28.09.2009

Supraflüssigkeit im Halbleiterchip

Polaritonen bilden ein suprafluides Bose-Einstein-Kondensat.

Polaritonen bilden ein suprafluides Bose-Einstein-Kondensat.

Supraflüssigkeiten wie Helium-4 unterhalb von 2 Kelvin fließen völlig reibungsfrei. Dieses Verhalten tritt auf, wenn die Teilchen einer Flüssigkeit oder eines Gases ein Bose-Einstein-Kondensat bilden. Dabei stimmen sie ihre Bewegungen quantenmechanisch so ab, dass einzelne Teilchen von molekularen Störungen nicht aus der Bahn geworfen werden. In den letzten Jahren hat man intensiv die Kondensation und Suprafluidität von ultrakalten Gasen aus bosonischen Atomen untersucht. Doch auch bosonische Anregungen in Festkörpern können Bose-Einstein-Kondensate bilden und sollten demnach suprafluides Verhalten zeigen. Jetzt haben Forscher in Frankreich eine Supraflüssigkeit aus Polaritonen in einem Halbleiter hergestellt.

Alberto Amo vom Laboratoire Kastler Brossel in Paris und seine Kollegen haben mit Laserlicht in einer Halbleiterschicht Exzitonen angeregt. Diese gebundenen Elektron-Loch-Paare koppelten an das elektromagnetische Feld des Lasers und bildeten Polaritonen. Die Kopplung war besonders intensiv, weil die Halbleiterschicht in einem optischen Hohlraum einschlossen war. Als bosonische Quasiteilchen konnten die Polaritonen ein Bose-Einstein-Kondensat bilden, wie schon frühere Experimente gezeigt hatten. Da die Polaritonen eine sehr kleine effektive Masse hatten und in großer Dichte erzeugt werden konnten, kam es schon bei Temperaturen von einigen Kelvin zur Kondensation und nicht erst im Bereich von Nanokelvin wie im Fall der atomaren Gase.

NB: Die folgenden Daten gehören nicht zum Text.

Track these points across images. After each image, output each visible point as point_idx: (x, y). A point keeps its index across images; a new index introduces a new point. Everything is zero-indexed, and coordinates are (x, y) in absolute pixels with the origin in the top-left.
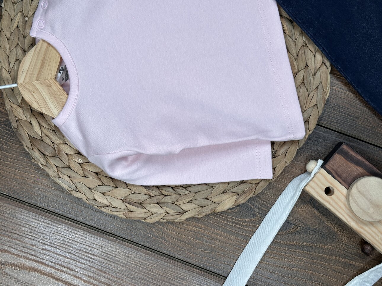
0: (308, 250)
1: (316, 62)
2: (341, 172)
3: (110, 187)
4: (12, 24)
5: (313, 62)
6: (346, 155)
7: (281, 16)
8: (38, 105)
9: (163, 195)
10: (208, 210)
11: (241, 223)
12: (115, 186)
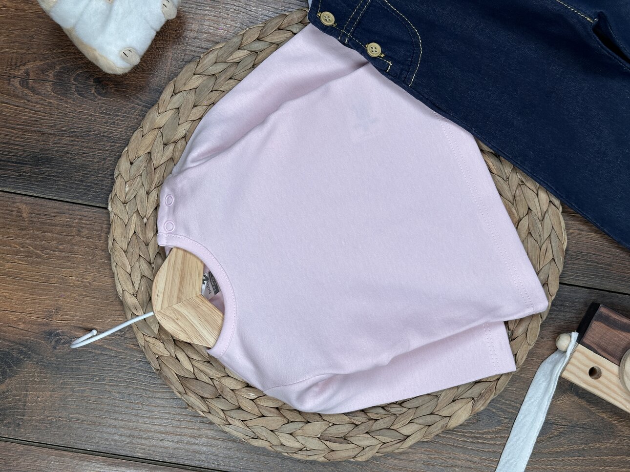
0: (581, 455)
1: (540, 203)
2: (605, 344)
3: (299, 424)
4: (128, 231)
5: (537, 204)
6: (606, 320)
7: (482, 151)
8: (185, 335)
9: (373, 419)
10: (437, 429)
11: (484, 436)
12: (305, 421)
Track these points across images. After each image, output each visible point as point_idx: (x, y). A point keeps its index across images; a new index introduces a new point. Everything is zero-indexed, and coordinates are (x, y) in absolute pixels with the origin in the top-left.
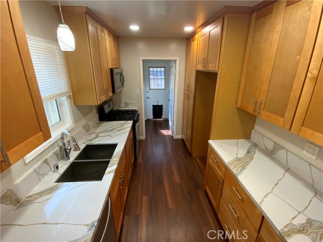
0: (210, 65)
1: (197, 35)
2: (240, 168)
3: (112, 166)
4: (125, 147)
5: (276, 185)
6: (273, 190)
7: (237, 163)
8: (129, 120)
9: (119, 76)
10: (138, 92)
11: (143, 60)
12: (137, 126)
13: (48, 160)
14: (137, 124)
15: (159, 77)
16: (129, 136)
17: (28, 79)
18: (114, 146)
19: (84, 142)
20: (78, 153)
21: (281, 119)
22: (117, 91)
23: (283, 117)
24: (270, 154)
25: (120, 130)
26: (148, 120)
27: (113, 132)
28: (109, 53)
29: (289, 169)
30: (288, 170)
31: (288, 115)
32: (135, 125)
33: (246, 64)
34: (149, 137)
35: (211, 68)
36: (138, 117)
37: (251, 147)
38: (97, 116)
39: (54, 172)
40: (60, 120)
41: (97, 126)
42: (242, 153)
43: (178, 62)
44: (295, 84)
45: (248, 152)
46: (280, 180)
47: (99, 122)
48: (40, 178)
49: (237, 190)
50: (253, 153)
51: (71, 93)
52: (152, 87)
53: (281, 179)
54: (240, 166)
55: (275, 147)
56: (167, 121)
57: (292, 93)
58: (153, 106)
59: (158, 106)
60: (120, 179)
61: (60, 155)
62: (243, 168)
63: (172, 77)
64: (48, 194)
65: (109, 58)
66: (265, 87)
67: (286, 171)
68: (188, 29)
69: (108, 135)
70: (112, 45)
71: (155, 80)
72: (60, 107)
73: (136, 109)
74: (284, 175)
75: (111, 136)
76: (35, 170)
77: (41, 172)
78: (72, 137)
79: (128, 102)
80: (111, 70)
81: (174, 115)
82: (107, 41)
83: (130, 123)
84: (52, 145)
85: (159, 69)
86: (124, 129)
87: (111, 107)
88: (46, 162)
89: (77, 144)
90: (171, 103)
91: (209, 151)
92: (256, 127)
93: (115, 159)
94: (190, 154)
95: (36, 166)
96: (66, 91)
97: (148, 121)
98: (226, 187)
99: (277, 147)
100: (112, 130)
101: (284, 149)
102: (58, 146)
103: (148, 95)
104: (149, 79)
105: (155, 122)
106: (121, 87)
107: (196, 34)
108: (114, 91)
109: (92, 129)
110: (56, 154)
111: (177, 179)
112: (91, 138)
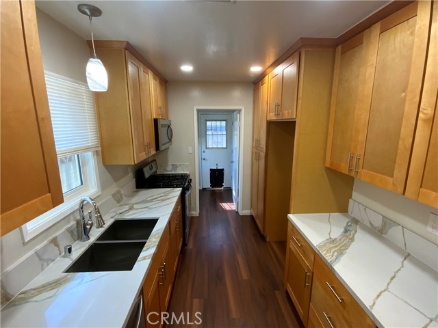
0: (286, 112)
1: (267, 76)
2: (336, 254)
3: (148, 249)
4: (169, 223)
5: (392, 278)
6: (389, 287)
7: (331, 245)
8: (177, 187)
9: (166, 128)
10: (191, 151)
11: (198, 111)
12: (187, 195)
13: (58, 239)
14: (188, 193)
15: (219, 133)
16: (176, 208)
17: (39, 119)
18: (153, 222)
19: (112, 215)
20: (102, 230)
21: (390, 180)
22: (162, 148)
23: (392, 176)
24: (379, 233)
25: (163, 200)
26: (204, 189)
27: (153, 203)
28: (153, 99)
29: (409, 255)
30: (407, 256)
31: (399, 173)
32: (185, 194)
33: (333, 109)
34: (204, 213)
35: (287, 115)
36: (190, 183)
37: (349, 224)
38: (134, 182)
39: (64, 257)
40: (82, 184)
41: (132, 195)
42: (337, 232)
43: (243, 112)
44: (402, 130)
45: (346, 231)
46: (397, 272)
47: (135, 189)
48: (42, 265)
49: (333, 287)
50: (353, 232)
51: (100, 148)
52: (209, 146)
53: (399, 270)
54: (335, 251)
55: (385, 223)
56: (229, 190)
57: (400, 141)
58: (211, 170)
59: (217, 170)
60: (160, 270)
61: (75, 233)
62: (341, 253)
63: (236, 133)
64: (51, 290)
65: (154, 106)
66: (362, 137)
67: (405, 259)
68: (256, 69)
69: (147, 207)
70: (158, 90)
71: (215, 137)
72: (83, 166)
73: (188, 173)
74: (402, 265)
75: (151, 208)
76: (36, 253)
77: (46, 257)
78: (95, 206)
79: (176, 164)
80: (156, 121)
81: (239, 182)
82: (152, 86)
83: (178, 191)
84: (66, 218)
85: (219, 123)
86: (169, 199)
87: (153, 170)
88: (54, 242)
89: (100, 216)
90: (235, 166)
91: (289, 229)
92: (354, 195)
93: (154, 240)
94: (263, 238)
95: (38, 247)
96: (93, 145)
97: (203, 191)
98: (316, 283)
99: (387, 223)
100: (152, 200)
101: (399, 225)
102: (75, 219)
103: (204, 155)
104: (206, 135)
105: (213, 193)
106: (168, 143)
107: (265, 76)
108: (157, 148)
109: (125, 199)
110: (70, 231)
111: (245, 275)
112: (121, 211)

Abb.: Eine Störstelle verursacht Wellen in der (nach unten) strömenden Polaritonenflüssigkeit (I und II). Sobald die Flüssigkeit zum suprafluiden Bose-Einstein-Kondensat geworden ist, verschwinden die Wellen (III). (Bild: Alberto Amo et al., Nature Physics)

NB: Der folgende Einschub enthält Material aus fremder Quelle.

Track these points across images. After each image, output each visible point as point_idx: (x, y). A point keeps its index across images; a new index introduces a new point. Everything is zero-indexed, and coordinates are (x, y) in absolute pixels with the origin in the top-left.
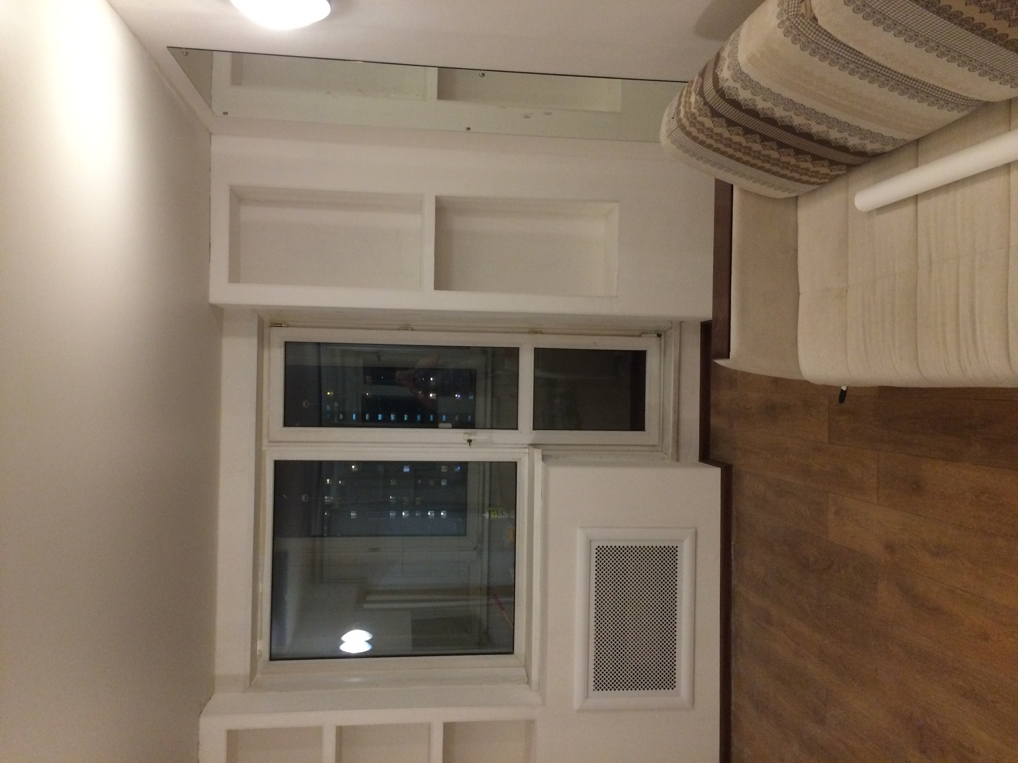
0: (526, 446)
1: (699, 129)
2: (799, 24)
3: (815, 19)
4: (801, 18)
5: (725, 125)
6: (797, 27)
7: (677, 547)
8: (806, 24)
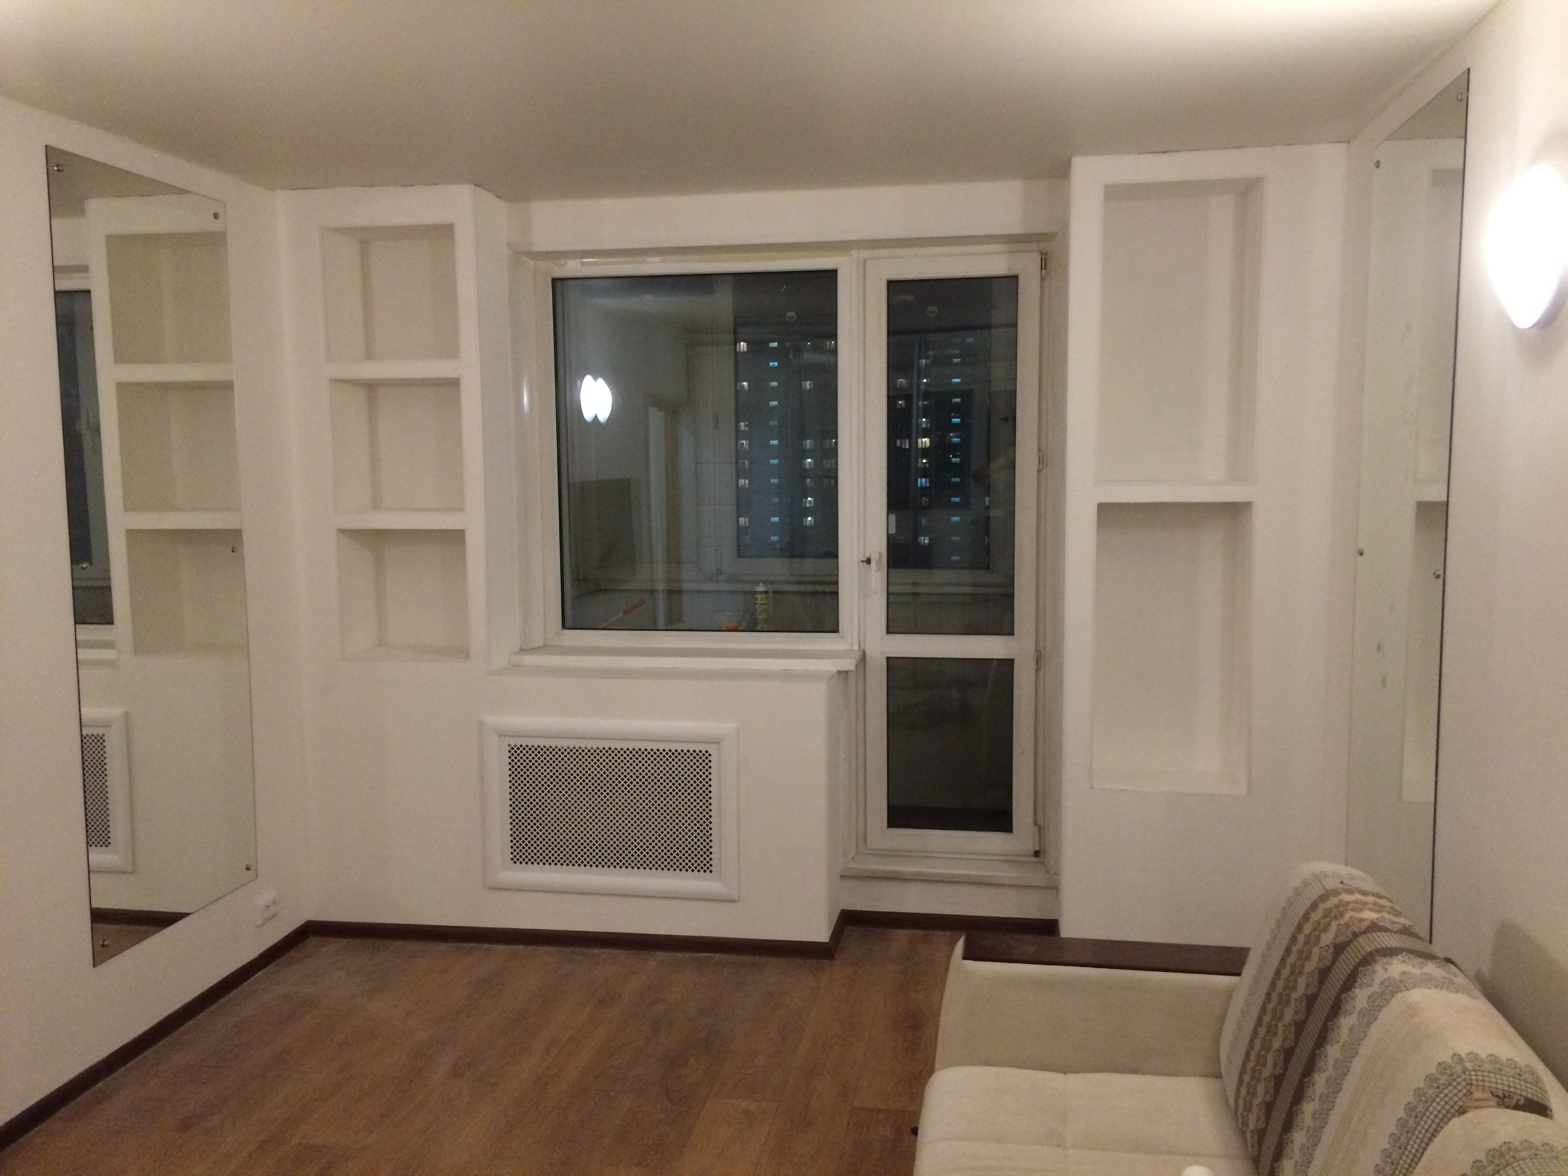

Zwar hatten die Polaritonen nur eine Lebensdauer von einigen Picosekunden. Da sie aber vom Laser kontinuierlich erzeugt wurden, ließ sich ihre Dichte konstant halten. Durch Erhöhung der Laserintensität konnten die Forscher die kritische Dichte erreichen, bei der es zur Bose-Einstein-Kondensation kam. Wurde das Laserlicht nicht senkrecht sondern leicht geneigt auf die Halbleiterschicht gestrahlt, so hatten die Polaritonen einen Impuls parallel zu Schicht und bildeten eine strömende Flüssigkeit. Anhand des von der Schicht abgestrahlten Lichtes konnten die Forscher beobachten wie sich die Polaritonenflüssigkeit verhielt, wenn sie auf eine punktförmige Fehlstelle in der Halbleiterschicht traf.

Lag die Dichte der Polaritonenflüssigkeit unterhalb der kritischen Dichte, so wurden die Quasiteilchen an der Fehlstelle gestreut. Die Flüssigkeit staute sich vor der Fehlstelle und bildete parabelförmige Wellen. Je näher die Dichte der Flüssigkeit der kritischen Dichte kam, umso schwächer wurden diese Wellen und verschwanden schließlich ganz, sobald das Bose-Einstein-Kondensat einstanden war. Das Kondensat umströmte die Fehlstelle, ohne sie zur Kenntnis zu nehmen. Es verhielt sich suprafluid. Dafür gab es noch ein weiteres Indiz.

Strömt eine Supraflüssigkeit schneller als sich der Schall in ihr ausbreitet, so regt sie Schallwellen an und die Suprafluidität bricht zusammen. Auch dieses Verhalten konnten die Forscher am Bose-Einstein-Kondensat der Polaritonen beobachten. Dazu strahlten sie das Laserlicht etwas schräger auf die Halbleiterschicht und gaben den Polaritonen dadurch einen größeren Impuls. Für eine hinreichend große Strömungsgeschwindigkeit gingen von der Fehlstelle erneut Wellenfronten aus, die diesmal aber gerade waren. Aus dem Öffnungswinkel dieser „Schallkegel“ ließ sich die Schallgeschwindigkeit ermitteln: Sie betrug 810 km/s.

Die Forscher sind zuversichtlich, dass man an den Polaritonen noch viele neuartige Quanteneffekte untersuchen kann, wie sie in Flüssigkeiten auftreten sollten, die sich in einem Nichtgleichgewichtszustand befinden.